Considerations When Using "Commercially Reasonable Efforts," "Reasonable Efforts," "Best Efforts" and Similar Standards

Contracting parties and counsel should take note of the following best practices when negotiating and drafting agreements to avoid conflict and the risk of an undesired result following judicial review:

  • When drafting an agreement, contracting parties should use a consistent standard throughout that is agreeable to all parties. However, if a different standard of effort is intended, the parties should be informed of the differing, and at times inconsistent, judicial interpretations given to each standard by applicable courts.

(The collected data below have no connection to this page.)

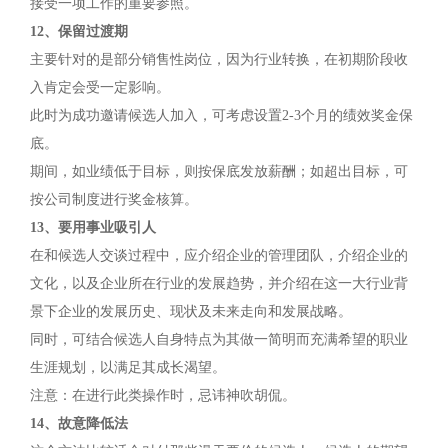
接受一项工作的重要参照。
12、保留过渡期
主要针对的是部分销售性岗位，因为行业转换，在初期阶段收
入肯定会受一定影响。
此时为成功邀请候选人加入，可考虑设置2-3个月的绩效奖金保
底。
期间，如业绩低于目标，则按保底发放薪酬；如超出目标，可
按公司制度进行奖金核算。
13、要用事业吸引人
在和候选人交谈过程中，应介绍企业的管理团队，介绍企业的
文化，以及企业所在行业的发展趋势，并介绍在这一大行业背
景下企业的发展历史、现状及未来走向和发展战略。
同时，可结合候选人自身特点为其做一简明而充满希望的职业
生涯规划，以满足其成长渴望。
注意：在进行此类操作时，忌讳神吹胡侃。
14、故意降低法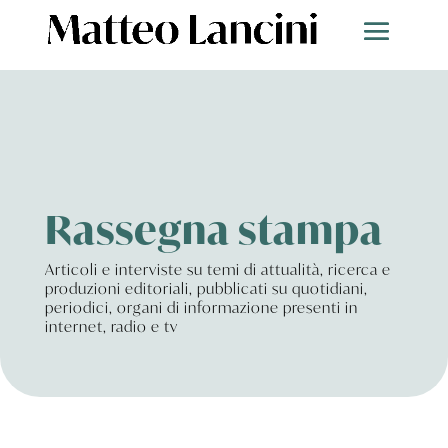
Rassegna stampa
Articoli e interviste su temi di attualità, ricerca e
produzioni editoriali, pubblicati su quotidiani,
periodici, organi di informazione presenti in
internet, radio e tv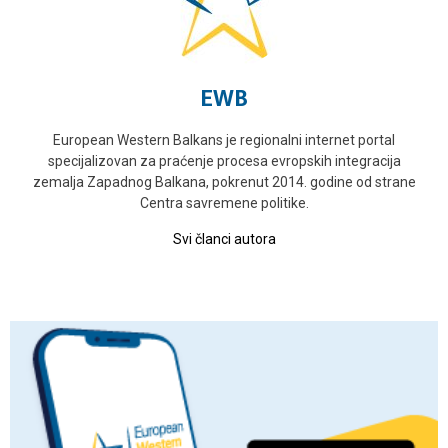
EWB
European Western Balkans je regionalni internet portal
specijalizovan za praćenje procesa evropskih integracija
zemalja Zapadnog Balkana, pokrenut 2014. godine od strane
Centra savremene politike.
Svi članci autora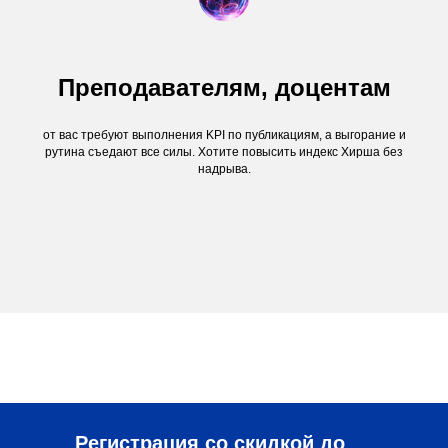
Преподавателям, доцентам
от вас требуют выполнения KPI по публикациям, а выгорание и
рутина съедают все силы. Хотите повысить индекс Хирша без
надрыва.
Регистрация со скидкой до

  • The parties should pay close attention to which parties are bound by a particular standard in the agreement; courts will dissect the language and intent of the agreement to interpret which party is held to a given standard.
  • The parties should keep a record of their discussions regarding the accepted standard at the time the agreement is negotiated as it may prove to be a helpful source for a court's future review of the standard.
  • To the extent possible, the parties should provide specificity in the text of the agreement itself; this may include examples or metrics of how the requirements of a particular standard can be met.
  • Ideally, if contracting parties intend to use an industry or other objective standard or carve-out specific known possible contingencies from the chosen standard, the parties should be advised to incorporate such criteria directly into the contract itself instead of relying upon a later judicial interpretation of the standard.